*SOURCE INFORMATION*
▬▬▬▬▬▬▬▬▬▬
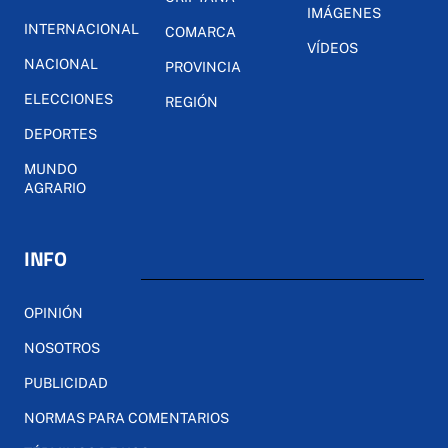
IMÁGENES
INTERNACIONAL
COMARCA
VÍDEOS
NACIONAL
PROVINCIA
ELECCIONES
REGIÓN
DEPORTES
MUNDO
AGRARIO
INFO
OPINIÓN
NOSOTROS
PUBLICIDAD
NORMAS PARA COMENTARIOS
▬▬▬▬▬▬▬▬▬▬
*WHAT THE TASK REQUIRES*
All the material above should be written out exactly, with images omitted.

*PROBLEM SOLUTION*
IMÁGENES
INTERNACIONAL
COMARCA
VÍDEOS
NACIONAL
PROVINCIA
ELECCIONES
REGIÓN
DEPORTES
MUNDO
AGRARIO
INFO
OPINIÓN
NOSOTROS
PUBLICIDAD
NORMAS PARA COMENTARIOS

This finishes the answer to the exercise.